WASHINGTON - President Obama said yesterday that he wants to help pay for his health-care overhaul by slowing Medicare and Medicaid spending, but hospitals, medical technicians, and others are resisting.
The high-stakes struggle over medical care is heating up as Obama declares the status quo unacceptable.
The president suggests trimming federal payments to hospitals by about $200 billion over the next 10 years, saying greater efficiencies and broader insurance coverage will justify the change. Hospitals, especially those with many poor patients, say the proposed cuts are unfair and will harm the sick and elderly.
Congress ultimately will shape the new laws. Obama is urging lawmakers to be bold and to resist powerful lobbies trying to maintain their clout and profits.
"Americans are being priced out of the care they need," Obama said in his weekly radio and Internet address.
He said that high health-care costs hurt the entire economy and contribute to the lack of coverage of nearly 50 million people. His address focused on payments to Medicare and Medicaid, which cover millions of elderly and low-income people and involve thousands of doctors, hospitals, nursing homes, and other institutions.
He proposed cutting $313 billion from the programs over 10 years. That's in addition to the $635 billion "down payment" in tax increases and spending cuts in the health-care system that he announced earlier.

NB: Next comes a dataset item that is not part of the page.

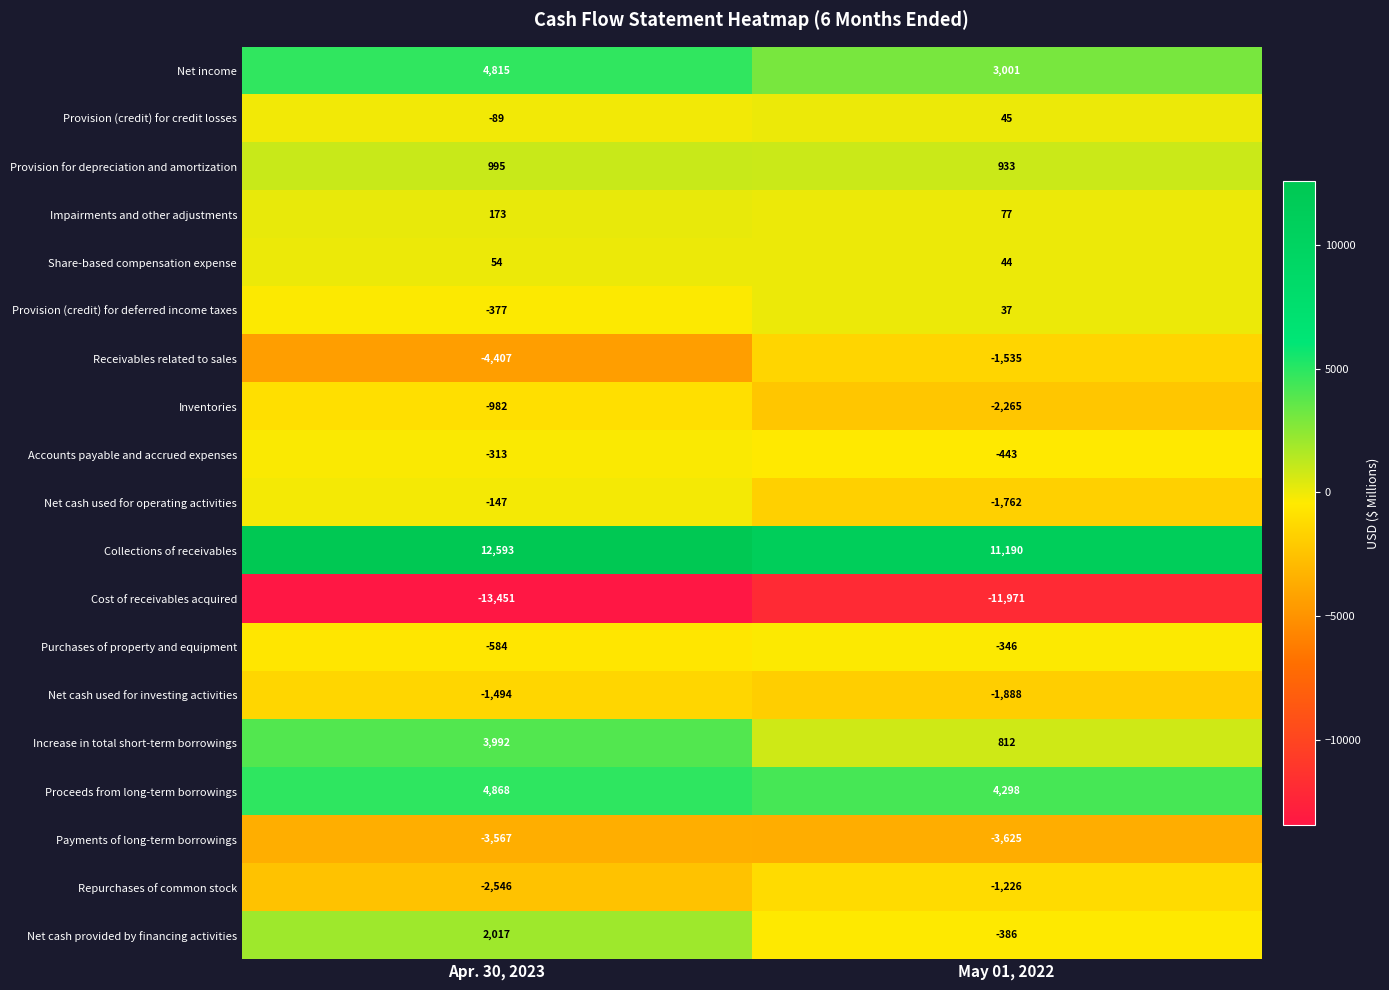

Rank the series by their maximum value, from highest to lowest.

Collections of receivables, Proceeds from long-term borrowings, Net income, Increase in total short-term borrowings, Net cash provided by financing activities, Provision for depreciation and amortization, Impairments and other adjustments, Share-based compensation expense, Provision (credit) for credit losses, Provision (credit) for deferred income taxes, Net cash used for operating activities, Accounts payable and accrued expenses, Purchases of property and equipment, Inventories, Repurchases of common stock, Net cash used for investing activities, Receivables related to sales, Payments of long-term borrowings, Cost of receivables acquired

Together, Obama's plans would provide $948 billion over a decade in savings and/or tax increases to help insure practically everyone and to slow the rate of soaring health-care costs.
The president wants to cut $106 billion over 10 years from payments that help hospitals treat uninsured people. Spending on Medicare prescription drugs would fall by $75 billion over a decade.
And slowing projected increases in Medicare payments to hospitals and other providers - but not doctors - would save $110 billion over 10 years, the president said.
Obama called them "commonsense changes," although he acknowledged that many details must be resolved. Some powerful industry groups called the proposals unwise and unfair.
"Payment cuts are not reform," Rich Umbdenstock, president of the American Hospital Association, said even before Obama's plan was announced. His group is urging hospitals with large proportions of low-income patients "to push back on proposed cuts."
The pharmaceutical industry is wary of Obama's plan to extract $75 billion over 10 years from Medicare prescription-drug spending. The White House said "there are a variety of ways to achieve this goal." For instance, it said, drug reimbursements might be reduced for people who receive both Medicare and Medicaid.